===== Text under study

Danish Malewar

Personal information
- Full name: Danish Vishnu Malewar
- Born: October 8, 2003 (age 22) Nagpur, Vidharba, India
- Height: 170 cm (5 ft 7 in)
- Batting: Right-handed
- Bowling: Right-arm leg break
- Role: Batsman

Career statistics
| Competition | FC | T20 |
| Matches | 15 | 2 |
| Runs scored | 1285 | 2 |
| Batting average | 49.42 | 1.00 |
| 100s/50s | 3/10 | 0/0 |
| Top score | 203 | 2 |
| Catches/stumpings | 20/0 | 0/0 |
- Source: ESPNcricinfo, 6 May 2026

= Danish Malewar =

Indian cricketer (born 2003)

Danish Vishnu Malewar (born 8 October 2003) is an Indian cricketer who plays for Vidharba in domestic cricket and Mumbai Indians in the Indian Premier League.

==========
===== Stored data

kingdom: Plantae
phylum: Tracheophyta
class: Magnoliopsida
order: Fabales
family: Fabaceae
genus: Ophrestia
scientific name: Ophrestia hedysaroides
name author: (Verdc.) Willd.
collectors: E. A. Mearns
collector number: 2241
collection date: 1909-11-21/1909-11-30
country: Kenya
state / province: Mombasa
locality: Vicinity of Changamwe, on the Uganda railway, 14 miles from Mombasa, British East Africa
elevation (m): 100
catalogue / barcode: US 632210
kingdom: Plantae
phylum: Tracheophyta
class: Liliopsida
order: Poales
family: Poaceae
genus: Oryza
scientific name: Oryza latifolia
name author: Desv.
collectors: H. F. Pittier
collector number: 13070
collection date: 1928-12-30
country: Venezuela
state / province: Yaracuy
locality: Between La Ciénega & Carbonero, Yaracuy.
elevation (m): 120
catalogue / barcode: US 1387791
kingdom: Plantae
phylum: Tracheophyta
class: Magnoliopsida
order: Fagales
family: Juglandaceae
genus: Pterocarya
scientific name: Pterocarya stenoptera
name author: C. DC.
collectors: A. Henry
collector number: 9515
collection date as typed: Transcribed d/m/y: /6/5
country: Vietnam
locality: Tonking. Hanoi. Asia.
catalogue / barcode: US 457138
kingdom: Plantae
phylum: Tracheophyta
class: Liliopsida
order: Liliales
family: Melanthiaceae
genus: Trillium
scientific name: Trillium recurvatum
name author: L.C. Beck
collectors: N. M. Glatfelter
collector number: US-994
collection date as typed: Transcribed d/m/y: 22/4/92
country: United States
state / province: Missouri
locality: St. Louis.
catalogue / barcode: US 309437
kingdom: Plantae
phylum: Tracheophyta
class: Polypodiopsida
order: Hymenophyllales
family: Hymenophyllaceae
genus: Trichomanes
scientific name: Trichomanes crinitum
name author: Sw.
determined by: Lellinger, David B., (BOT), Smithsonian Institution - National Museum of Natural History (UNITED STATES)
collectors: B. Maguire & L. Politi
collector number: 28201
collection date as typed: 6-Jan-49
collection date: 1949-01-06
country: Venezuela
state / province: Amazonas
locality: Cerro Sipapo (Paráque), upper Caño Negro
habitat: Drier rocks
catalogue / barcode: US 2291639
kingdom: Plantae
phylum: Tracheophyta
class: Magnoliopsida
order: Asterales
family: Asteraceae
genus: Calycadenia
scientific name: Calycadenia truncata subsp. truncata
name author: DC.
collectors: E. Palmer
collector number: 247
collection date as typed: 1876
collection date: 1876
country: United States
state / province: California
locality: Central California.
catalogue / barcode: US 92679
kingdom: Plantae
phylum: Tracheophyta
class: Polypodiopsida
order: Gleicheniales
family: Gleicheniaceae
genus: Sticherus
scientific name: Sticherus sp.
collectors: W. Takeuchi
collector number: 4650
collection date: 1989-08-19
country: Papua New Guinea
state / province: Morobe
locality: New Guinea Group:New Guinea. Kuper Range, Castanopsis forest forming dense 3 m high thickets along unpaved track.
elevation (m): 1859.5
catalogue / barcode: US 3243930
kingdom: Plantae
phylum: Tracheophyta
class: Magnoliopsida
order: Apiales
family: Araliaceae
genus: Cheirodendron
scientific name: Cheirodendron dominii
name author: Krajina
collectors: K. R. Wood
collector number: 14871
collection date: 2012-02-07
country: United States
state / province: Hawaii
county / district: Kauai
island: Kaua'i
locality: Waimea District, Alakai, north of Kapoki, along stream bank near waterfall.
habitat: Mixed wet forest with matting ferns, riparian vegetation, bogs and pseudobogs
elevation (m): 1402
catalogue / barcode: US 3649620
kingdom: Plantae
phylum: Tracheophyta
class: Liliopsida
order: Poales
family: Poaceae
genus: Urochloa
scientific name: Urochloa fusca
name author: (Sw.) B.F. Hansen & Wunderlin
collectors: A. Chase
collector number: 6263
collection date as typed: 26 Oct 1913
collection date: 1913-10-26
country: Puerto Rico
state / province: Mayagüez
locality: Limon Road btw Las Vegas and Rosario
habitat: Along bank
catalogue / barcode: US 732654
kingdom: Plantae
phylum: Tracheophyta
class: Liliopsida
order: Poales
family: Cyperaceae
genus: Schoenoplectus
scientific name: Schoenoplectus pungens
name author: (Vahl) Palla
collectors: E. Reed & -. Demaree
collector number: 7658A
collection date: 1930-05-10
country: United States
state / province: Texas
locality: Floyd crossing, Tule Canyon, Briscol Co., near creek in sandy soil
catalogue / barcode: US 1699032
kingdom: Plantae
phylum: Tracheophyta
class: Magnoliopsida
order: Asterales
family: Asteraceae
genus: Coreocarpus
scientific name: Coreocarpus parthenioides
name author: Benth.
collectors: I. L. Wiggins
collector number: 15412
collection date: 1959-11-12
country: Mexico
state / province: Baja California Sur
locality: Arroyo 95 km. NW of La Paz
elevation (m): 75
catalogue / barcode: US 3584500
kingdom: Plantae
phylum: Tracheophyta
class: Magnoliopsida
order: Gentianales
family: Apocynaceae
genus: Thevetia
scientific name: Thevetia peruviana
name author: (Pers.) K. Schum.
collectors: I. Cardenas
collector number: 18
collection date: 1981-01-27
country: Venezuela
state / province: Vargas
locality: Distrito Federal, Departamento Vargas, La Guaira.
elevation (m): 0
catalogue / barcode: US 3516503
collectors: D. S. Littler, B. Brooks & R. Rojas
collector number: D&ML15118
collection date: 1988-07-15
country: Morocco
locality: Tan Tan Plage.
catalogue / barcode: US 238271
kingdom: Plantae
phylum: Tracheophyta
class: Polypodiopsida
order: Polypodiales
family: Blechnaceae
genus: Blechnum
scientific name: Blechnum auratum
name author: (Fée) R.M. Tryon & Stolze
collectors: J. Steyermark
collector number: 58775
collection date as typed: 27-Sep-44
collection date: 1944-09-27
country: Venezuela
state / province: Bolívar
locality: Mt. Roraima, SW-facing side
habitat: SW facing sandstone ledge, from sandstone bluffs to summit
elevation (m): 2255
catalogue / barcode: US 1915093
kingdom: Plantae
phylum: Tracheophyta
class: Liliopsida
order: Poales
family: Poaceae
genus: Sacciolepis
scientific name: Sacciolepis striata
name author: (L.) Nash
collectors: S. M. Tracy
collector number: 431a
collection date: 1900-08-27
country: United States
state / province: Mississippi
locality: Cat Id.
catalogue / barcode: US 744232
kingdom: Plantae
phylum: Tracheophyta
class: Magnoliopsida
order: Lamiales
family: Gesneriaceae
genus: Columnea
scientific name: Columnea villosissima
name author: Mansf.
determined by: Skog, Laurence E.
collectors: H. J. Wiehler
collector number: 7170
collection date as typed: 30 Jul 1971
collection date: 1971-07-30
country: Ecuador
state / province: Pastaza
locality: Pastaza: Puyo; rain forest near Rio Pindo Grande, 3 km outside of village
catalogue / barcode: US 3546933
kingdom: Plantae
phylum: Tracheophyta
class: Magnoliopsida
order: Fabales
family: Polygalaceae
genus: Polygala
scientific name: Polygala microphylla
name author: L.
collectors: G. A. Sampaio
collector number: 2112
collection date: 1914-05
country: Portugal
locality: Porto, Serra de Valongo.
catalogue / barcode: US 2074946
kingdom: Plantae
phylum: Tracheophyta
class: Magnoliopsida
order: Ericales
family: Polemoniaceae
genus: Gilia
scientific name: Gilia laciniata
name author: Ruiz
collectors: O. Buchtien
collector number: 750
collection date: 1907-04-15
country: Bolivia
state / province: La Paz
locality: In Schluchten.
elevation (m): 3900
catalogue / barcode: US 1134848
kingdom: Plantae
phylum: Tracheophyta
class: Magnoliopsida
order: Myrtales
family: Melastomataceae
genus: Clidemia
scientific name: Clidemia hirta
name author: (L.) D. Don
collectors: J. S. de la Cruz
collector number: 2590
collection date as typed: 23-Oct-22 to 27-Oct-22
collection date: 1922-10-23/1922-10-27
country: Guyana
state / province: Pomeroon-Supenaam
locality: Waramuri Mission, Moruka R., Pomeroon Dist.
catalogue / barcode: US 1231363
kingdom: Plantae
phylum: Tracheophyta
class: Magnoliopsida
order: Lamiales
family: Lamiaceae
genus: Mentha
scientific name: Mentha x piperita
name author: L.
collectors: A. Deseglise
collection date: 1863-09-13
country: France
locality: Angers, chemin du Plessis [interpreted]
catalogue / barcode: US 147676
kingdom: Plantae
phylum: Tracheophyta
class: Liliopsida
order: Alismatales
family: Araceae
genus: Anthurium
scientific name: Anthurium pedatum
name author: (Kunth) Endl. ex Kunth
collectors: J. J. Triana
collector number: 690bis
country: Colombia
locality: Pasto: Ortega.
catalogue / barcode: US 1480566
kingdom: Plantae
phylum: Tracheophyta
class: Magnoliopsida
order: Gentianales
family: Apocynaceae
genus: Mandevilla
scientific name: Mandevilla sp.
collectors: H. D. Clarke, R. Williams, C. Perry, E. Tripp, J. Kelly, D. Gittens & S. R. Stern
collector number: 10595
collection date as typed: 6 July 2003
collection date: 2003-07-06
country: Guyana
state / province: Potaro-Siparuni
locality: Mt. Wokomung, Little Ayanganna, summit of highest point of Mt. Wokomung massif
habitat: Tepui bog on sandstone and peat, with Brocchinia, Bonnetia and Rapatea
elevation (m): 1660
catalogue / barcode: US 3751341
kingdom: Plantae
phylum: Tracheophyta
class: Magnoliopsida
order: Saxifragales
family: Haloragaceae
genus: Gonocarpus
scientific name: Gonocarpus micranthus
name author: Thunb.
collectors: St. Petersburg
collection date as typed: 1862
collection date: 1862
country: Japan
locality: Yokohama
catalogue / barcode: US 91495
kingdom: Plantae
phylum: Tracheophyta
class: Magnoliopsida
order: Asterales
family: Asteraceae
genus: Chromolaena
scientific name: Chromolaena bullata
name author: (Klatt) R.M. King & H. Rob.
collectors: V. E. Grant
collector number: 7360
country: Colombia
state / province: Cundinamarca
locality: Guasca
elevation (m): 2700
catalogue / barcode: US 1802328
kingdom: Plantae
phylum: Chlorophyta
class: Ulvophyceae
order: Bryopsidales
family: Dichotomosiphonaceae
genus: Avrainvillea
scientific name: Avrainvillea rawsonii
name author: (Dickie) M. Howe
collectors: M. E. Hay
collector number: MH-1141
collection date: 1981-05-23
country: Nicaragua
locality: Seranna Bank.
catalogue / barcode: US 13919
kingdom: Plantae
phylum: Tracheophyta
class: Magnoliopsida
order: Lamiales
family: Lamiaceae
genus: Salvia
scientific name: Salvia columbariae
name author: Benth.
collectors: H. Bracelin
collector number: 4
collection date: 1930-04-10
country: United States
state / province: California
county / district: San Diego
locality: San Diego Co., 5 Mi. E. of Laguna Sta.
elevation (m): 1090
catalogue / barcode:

==========

Continue the article on the cricketer Danish Malewar, starting after its last sentence, which ends "Mumbai Indians in the Indian Premier League."

He made his first-class debut on 11 October 2024 for Vidharba in the 2024-25 Ranji Trophy. He subsequently scored 783 runs at an average of 52 in the season and scored 153 off 285 balls in the final, which was won by Vidharba. In the 2025-26 Duleep Trophy, he scored 203 off 221 balls on debut for Central Zone against North East Zone, hitting 36 fours and a six during his innings.

Due to his domestic performances, Malewar was signed by Mumbai Indians for the 2026 IPL at his base price of INR 30 lakhs.